Suivaient les détails de l’expédition et de la victoire remportée sur les Arabes. D’Artagnan s’arrêta au récit de la mort du pauvre Raoul.

— Oh ! murmura-t-il, malheureux enfant, un suicide !

Et, tournant les yeux vers la chambre du château où dormait Athos d’un sommeil éternel :

— Ils se sont tenu parole l’un à l’autre, dit-il tout bas. Maintenant, je les trouve heureux : ils doivent être réunis.

Et il reprit à pas lents le chemin du parterre. Toute la rue, tous les environs se remplissaient déjà de voisins éplorés qui se racontaient les uns aux autres la double catastrophe et se préparaient aux funérailles.


CCLXVI

LE DERNIER CHANT DU POÈME


Dès le lendemain, on vit arriver toute la noblesse des environs, celle de la province, partout où les messagers avaient eu le temps de porter la nouvelle. D’Artagnan était resté enfermé sans vouloir parler à personne. Deux morts aussi lourdes tombant sur le capitaine, après la mort de Porthos, avaient accablé pour longtemps cet esprit jusqu’alors infatigable. Excepté Grimaud, qui entra dans sa chambre une fois, le mousquetaire n’aperçut ni valets ni commensaux. Il crut deviner au bruit de la maison, à ce train des allées et des venues, qu’on disposait tout pour les funérailles du comte. Il écrivit au roi pour lui demander un surcroît de congé. Grimaud, nous l’avons dit, était entré chez d’Artagnan, s’était assis sur un escabeau, près de la porte, comme un homme qui médite profondément ; puis, se levant, avait fait signe à d’Artagnan de le suivre. Celui-ci obéit en silence. Grimaud descendit jusqu’à la chambre à coucher du comte, montra du doigt au capitaine la place du lit vide, et éleva éloquemment les yeux au ciel.

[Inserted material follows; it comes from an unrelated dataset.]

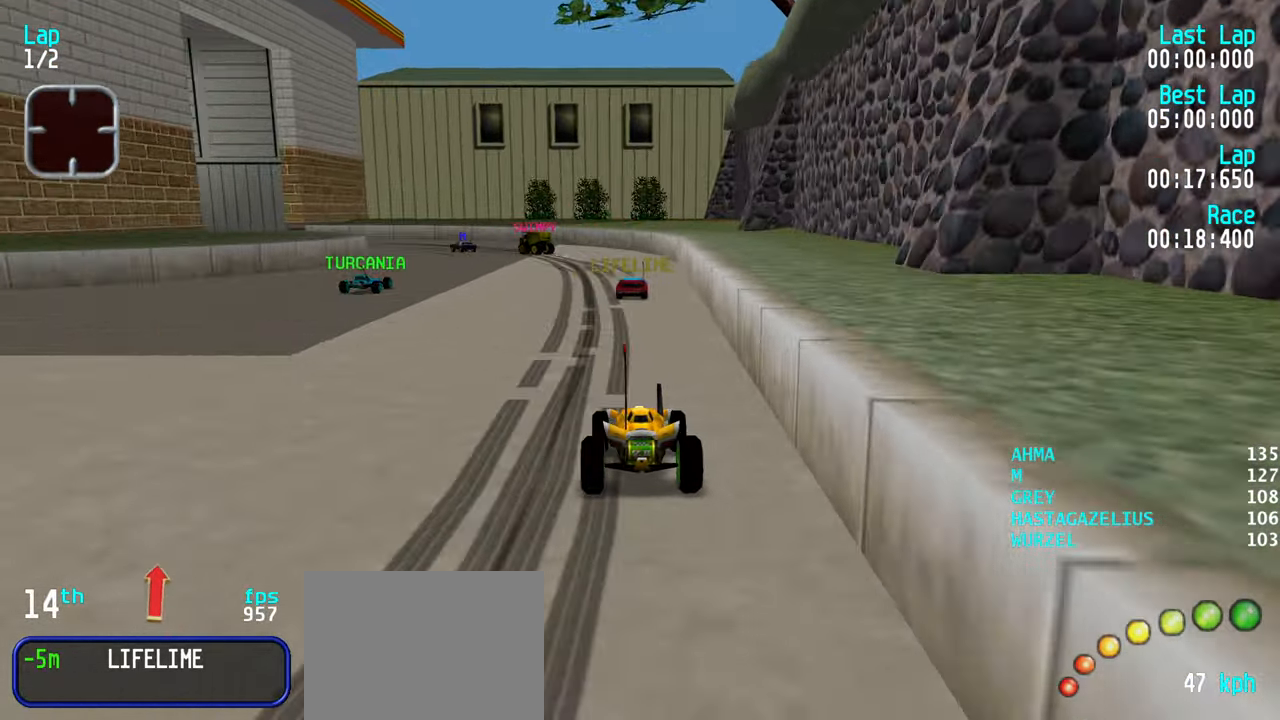
{"keys": ["left", "up"], "events": [[300, "left", "down"], [383, "left", "up"], [433, "left", "down"]]}
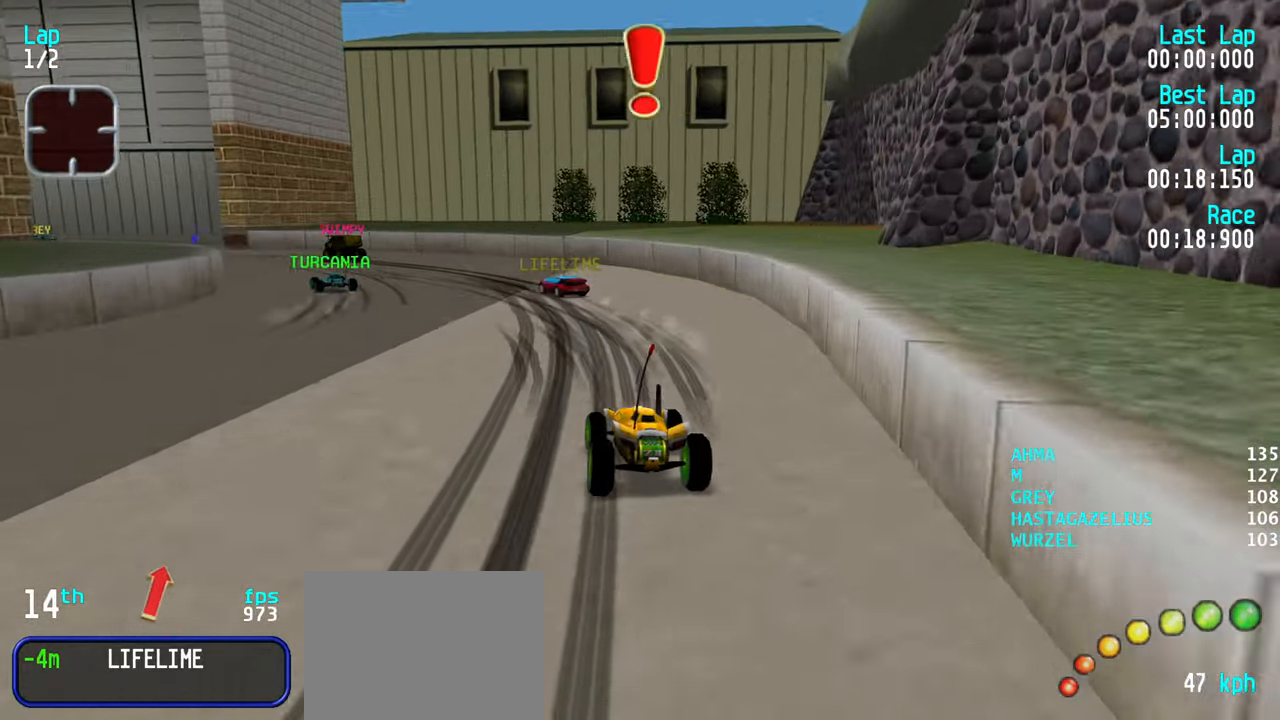
{"keys": ["left", "up"], "events": [[33, "left", "up"], [116, "left", "down"], [216, "left", "up"], [266, "left", "down"], [350, "left", "up"], [450, "left", "down"]]}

— Oui, reprit d’Artagnan, oui, bon Grimaud, auprès du fils qu’il aimait tant.

Grimaud sortit de la chambre et arriva au salon, où, selon l’usage de la province, on avait dû disposer le corps en parade avant de l’ensevelir à jamais. D’Artagnan fut frappé de voir deux cercueils ouverts dans ce salon ; il approcha, sur l’invitation muette de Grimaud, et vit dans l’un d’eux Athos, beau jusque dans la mort, et, dans l’autre Raoul, les yeux fermés, les joues nacrées comme le Pallas de Virgile, et le sourire sur ses lèvres violettes. Il frissonna de voir le père et le fils, ces deux âmes envolées, représentés sur terre par deux mornes cadavres incapables de se rapprocher, si près qu’ils fussent l’un de l’autre.